> _Objectifs_:
**A)** D'après le texte sur les retraites agricoles, combien touchaient en moyenne par mois les agriculteurs retraités en 2020 ?
**B)** Reproduisez le passage du texte sur les retraites agricoles qui commence par « D’après les ministres » et se poursuit jusqu'à « titre du handicap. ».

> _Texte fourni_:
────

Pour calmer la fronde, le gouvernement promet en contrepartie une amélioration du montant des retraites agricoles. Les agriculteurs retraités [2] touchaient en moyenne 800 euros par mois en 2020 — une misère en comparaison des 1 510 euros de l’ensemble des retraités. La faute à la faiblesse des revenus agricoles (63 % des chefs d’exploitation perçoivent un revenu annuel inférieur au Smic brut) et à un effort de contribution moindre — leur taux de cotisation de retraite de base s’élève à 14,87 % contre 15,45 % dans les régimes alignés (salariés, artisans-commerçants, salariés agricoles) [3].
D’après les ministres du Travail, Olivier Dussopt, et de l’Agriculture, Marc Fesneau, les agriculteurs pourraient bénéficier de la revalorisation de la pension minimale à 85 % du Smic net prévue dans la réforme. L’article 10 prévoit aussi que soient prises en compte les périodes validées en incapacité, inaptitude, pénibilité ou retraite anticipée au titre du handicap.
Une annonce « trompeuse et digne d’une escroquerie »
Une manière de boucher le trou dans la raquette des lois Chassaigne 1 et 2, votées en 2020 et 2021 et qui prévoyaient déjà une retraite minimale à 85 % du Smic net pour les non-salariés agricoles (chefs d’exploitation, conjoints collaborateurs et aides familiaux). Elles avaient laissé de nombreux agriculteurs au bord de la route, en excluant ceux ayant connu des périodes d’invalidité et calculant le montant final de la pension en fonction des autres pensions perçues — pour ceux qui complétaient leurs revenus par une activité dans une station de ski, par un peu de salariat à temps partiel…
« Ça a été une avancée certaine, mais qui n’a finalement concerné que 220 000 retraités sur 1,3 million », estime André Tissot, membre et ex-responsable de la commission des anciens de la Confédération paysanne. Que la réforme des retraites soit l’occasion pour le gouvernement de rectifier le tir en élargissant la portée de ces textes laisse André Chassaigne, le député communiste du Puy-de-Dôme à l’initiative de ces lois, amer : « Avec la réforme, le gouvernement répare des dysfonctionnements dont il est lui-même responsable par ses décrets d’application. Et en profite pour faire de l’affichage. »

────

> _Données_:
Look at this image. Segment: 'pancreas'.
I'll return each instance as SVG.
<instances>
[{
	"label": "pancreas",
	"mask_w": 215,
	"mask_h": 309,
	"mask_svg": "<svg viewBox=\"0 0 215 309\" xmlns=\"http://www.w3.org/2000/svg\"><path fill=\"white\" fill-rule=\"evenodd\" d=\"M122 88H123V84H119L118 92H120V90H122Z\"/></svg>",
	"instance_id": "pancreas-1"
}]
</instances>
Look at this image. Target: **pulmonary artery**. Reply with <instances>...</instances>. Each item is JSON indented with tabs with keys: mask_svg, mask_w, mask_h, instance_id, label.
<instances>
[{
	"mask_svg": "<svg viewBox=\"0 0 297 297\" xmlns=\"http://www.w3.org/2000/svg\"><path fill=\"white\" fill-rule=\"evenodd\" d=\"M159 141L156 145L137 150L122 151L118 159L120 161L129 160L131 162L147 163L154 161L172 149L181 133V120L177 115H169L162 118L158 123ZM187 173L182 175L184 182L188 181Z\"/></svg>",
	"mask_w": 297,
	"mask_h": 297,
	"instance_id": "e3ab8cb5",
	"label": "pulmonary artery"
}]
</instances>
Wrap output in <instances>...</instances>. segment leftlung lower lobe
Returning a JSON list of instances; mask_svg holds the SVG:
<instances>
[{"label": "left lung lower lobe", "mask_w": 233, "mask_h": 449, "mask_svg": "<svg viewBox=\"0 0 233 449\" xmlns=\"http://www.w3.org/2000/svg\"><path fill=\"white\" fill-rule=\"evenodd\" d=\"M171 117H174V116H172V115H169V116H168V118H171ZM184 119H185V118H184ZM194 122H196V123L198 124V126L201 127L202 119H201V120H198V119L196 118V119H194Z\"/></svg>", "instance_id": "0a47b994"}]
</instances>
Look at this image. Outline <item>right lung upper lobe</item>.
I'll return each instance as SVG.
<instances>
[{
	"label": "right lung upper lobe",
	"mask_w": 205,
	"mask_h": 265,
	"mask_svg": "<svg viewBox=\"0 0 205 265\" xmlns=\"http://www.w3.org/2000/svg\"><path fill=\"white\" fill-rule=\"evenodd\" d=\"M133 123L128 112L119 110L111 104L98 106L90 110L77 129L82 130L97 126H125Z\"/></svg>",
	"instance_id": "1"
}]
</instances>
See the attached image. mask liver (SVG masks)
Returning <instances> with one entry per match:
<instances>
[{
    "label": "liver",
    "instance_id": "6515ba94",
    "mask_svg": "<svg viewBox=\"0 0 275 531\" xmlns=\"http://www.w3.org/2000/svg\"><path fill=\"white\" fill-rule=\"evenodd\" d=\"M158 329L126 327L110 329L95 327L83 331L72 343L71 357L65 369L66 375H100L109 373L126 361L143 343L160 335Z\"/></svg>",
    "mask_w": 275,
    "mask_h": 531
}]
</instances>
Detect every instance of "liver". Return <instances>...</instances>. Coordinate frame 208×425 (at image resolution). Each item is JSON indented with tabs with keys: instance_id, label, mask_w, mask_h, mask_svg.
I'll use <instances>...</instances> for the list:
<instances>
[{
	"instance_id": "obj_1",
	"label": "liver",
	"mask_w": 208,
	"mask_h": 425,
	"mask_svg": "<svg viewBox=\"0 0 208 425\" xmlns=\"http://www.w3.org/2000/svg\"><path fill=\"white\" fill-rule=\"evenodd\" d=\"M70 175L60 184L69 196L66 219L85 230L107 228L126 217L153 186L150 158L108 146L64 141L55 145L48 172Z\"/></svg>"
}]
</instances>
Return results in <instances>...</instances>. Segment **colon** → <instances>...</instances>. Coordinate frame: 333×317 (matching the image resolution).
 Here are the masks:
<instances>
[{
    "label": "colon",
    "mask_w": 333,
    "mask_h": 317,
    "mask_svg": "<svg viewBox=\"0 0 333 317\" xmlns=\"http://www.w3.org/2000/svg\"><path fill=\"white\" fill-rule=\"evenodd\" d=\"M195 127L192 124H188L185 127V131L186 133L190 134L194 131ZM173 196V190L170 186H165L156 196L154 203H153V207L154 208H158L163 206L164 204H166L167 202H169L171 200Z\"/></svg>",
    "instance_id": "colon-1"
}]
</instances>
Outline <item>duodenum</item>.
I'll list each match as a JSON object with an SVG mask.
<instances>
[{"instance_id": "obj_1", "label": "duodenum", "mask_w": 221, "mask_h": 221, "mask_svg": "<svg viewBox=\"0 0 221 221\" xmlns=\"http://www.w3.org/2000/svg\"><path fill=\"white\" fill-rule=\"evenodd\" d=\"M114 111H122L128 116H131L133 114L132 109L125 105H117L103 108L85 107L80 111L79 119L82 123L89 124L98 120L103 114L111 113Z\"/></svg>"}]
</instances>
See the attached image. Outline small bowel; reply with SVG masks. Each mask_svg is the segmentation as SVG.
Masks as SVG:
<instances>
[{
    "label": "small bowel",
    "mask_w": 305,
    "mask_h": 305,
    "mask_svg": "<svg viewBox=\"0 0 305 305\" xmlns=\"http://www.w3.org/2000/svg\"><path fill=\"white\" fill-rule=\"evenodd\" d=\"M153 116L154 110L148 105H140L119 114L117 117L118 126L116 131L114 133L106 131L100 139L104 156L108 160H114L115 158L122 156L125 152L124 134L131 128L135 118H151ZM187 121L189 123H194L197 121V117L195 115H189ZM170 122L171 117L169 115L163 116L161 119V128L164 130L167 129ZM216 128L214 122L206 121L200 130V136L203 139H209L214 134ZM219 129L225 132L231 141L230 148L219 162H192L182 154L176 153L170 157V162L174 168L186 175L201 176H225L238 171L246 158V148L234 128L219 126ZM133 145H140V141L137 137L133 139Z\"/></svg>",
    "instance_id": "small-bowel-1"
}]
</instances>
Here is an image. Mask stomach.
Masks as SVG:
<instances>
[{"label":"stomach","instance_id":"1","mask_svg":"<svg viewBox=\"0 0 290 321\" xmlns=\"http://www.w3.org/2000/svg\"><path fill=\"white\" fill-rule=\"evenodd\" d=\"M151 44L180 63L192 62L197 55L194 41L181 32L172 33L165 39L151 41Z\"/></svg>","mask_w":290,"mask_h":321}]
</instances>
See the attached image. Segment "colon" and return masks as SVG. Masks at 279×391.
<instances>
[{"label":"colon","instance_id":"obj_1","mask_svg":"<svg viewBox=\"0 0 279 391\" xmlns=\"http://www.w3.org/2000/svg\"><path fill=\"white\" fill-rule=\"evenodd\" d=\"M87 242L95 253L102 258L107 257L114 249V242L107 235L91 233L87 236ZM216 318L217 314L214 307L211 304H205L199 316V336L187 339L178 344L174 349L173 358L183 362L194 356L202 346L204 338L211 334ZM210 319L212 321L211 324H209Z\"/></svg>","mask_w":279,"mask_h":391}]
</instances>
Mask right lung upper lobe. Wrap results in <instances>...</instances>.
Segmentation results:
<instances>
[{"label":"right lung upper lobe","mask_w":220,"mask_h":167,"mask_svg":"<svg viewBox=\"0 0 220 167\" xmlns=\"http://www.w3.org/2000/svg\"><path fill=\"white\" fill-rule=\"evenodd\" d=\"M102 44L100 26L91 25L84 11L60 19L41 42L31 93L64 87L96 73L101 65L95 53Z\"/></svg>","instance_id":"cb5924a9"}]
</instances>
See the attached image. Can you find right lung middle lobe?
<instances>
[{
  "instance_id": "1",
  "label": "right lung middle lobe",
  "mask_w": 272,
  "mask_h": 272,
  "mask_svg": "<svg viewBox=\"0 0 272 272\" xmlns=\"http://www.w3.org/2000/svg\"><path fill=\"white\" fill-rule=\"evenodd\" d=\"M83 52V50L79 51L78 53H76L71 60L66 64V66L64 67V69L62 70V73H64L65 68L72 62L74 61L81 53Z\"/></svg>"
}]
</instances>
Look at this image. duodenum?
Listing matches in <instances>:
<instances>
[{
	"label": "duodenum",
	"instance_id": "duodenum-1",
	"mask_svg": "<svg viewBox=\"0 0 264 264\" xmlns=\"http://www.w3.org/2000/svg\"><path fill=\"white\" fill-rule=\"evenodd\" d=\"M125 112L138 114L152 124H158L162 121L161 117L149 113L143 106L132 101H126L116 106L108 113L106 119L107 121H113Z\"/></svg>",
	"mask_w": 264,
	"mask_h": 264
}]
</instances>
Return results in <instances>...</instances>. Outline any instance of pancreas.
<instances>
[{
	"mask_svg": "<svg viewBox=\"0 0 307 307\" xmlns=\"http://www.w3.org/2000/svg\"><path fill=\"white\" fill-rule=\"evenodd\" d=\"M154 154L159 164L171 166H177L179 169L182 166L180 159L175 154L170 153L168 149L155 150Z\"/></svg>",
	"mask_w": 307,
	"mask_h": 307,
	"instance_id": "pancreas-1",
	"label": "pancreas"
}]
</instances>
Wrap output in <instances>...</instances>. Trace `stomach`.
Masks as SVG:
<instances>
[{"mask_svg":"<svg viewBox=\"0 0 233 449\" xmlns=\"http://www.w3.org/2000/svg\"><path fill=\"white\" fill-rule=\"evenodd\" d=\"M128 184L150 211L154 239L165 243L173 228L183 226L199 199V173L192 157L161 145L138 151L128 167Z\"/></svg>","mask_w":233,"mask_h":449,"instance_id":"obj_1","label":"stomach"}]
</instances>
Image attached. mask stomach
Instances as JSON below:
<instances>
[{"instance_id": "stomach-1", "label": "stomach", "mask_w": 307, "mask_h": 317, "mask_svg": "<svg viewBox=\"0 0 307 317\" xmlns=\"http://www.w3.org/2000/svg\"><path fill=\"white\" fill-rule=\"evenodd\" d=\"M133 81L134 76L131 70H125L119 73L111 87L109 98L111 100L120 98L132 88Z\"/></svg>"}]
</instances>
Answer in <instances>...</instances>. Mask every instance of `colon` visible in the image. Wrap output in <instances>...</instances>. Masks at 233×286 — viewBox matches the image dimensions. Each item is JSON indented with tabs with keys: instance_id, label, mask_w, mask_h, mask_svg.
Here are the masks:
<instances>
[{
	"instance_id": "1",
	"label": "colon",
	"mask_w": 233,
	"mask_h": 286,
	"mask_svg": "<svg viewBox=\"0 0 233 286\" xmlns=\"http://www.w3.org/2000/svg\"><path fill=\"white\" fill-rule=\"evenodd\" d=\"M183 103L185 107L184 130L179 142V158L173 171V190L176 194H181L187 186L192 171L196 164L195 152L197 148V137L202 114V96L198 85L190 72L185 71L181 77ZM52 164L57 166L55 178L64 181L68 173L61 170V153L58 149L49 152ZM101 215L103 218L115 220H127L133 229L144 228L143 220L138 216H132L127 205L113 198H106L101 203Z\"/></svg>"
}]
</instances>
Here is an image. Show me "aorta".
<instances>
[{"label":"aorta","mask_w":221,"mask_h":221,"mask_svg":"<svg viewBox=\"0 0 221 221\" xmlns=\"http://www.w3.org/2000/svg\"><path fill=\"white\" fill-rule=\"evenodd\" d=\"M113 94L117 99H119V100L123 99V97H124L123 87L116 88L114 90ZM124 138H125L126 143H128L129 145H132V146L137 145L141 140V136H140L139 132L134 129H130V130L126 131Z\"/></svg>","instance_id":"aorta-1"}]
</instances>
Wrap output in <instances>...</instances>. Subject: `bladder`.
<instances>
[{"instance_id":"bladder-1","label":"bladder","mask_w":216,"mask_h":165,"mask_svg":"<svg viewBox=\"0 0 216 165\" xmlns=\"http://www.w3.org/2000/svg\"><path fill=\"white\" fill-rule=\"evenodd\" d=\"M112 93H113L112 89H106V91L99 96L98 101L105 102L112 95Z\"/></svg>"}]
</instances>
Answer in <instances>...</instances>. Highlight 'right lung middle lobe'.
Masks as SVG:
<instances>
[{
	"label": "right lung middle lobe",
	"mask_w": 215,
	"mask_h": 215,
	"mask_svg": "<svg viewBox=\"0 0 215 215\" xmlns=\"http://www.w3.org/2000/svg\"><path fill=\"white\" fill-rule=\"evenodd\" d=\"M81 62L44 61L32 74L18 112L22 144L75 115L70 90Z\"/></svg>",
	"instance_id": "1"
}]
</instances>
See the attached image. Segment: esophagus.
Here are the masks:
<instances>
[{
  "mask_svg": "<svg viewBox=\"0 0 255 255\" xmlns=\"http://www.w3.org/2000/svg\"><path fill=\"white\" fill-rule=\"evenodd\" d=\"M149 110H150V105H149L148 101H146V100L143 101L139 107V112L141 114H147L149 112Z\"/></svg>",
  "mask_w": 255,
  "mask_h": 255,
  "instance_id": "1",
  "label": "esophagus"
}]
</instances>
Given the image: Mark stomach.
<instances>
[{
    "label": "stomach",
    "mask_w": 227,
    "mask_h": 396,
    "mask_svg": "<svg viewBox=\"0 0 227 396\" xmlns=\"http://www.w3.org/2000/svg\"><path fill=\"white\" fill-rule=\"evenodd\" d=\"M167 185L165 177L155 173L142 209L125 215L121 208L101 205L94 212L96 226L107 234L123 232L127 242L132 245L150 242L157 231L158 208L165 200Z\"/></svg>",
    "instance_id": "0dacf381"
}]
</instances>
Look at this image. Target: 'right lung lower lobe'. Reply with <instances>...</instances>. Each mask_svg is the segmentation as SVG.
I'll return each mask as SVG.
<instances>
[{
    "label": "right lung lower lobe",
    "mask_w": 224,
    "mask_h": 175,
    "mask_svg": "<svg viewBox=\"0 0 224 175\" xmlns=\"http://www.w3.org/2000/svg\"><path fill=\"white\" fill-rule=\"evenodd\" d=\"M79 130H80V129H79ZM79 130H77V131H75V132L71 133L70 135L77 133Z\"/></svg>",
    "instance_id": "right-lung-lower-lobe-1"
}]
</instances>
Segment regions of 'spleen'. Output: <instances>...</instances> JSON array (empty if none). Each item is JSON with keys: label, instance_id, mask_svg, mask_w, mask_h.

────

> _Solutions complètes_:
**A)** 800 euros par mois.

**B)**
D’après les ministres du Travail, Olivier Dussopt, et de l’Agriculture, Marc Fesneau, les agriculteurs pourraient bénéficier de la revalorisation de la pension minimale à 85 % du Smic net prévue dans la réforme. L’article 10 prévoit aussi que soient prises en compte les périodes validées en incapacité, inaptitude, pénibilité ou retraite anticipée au titre du handicap.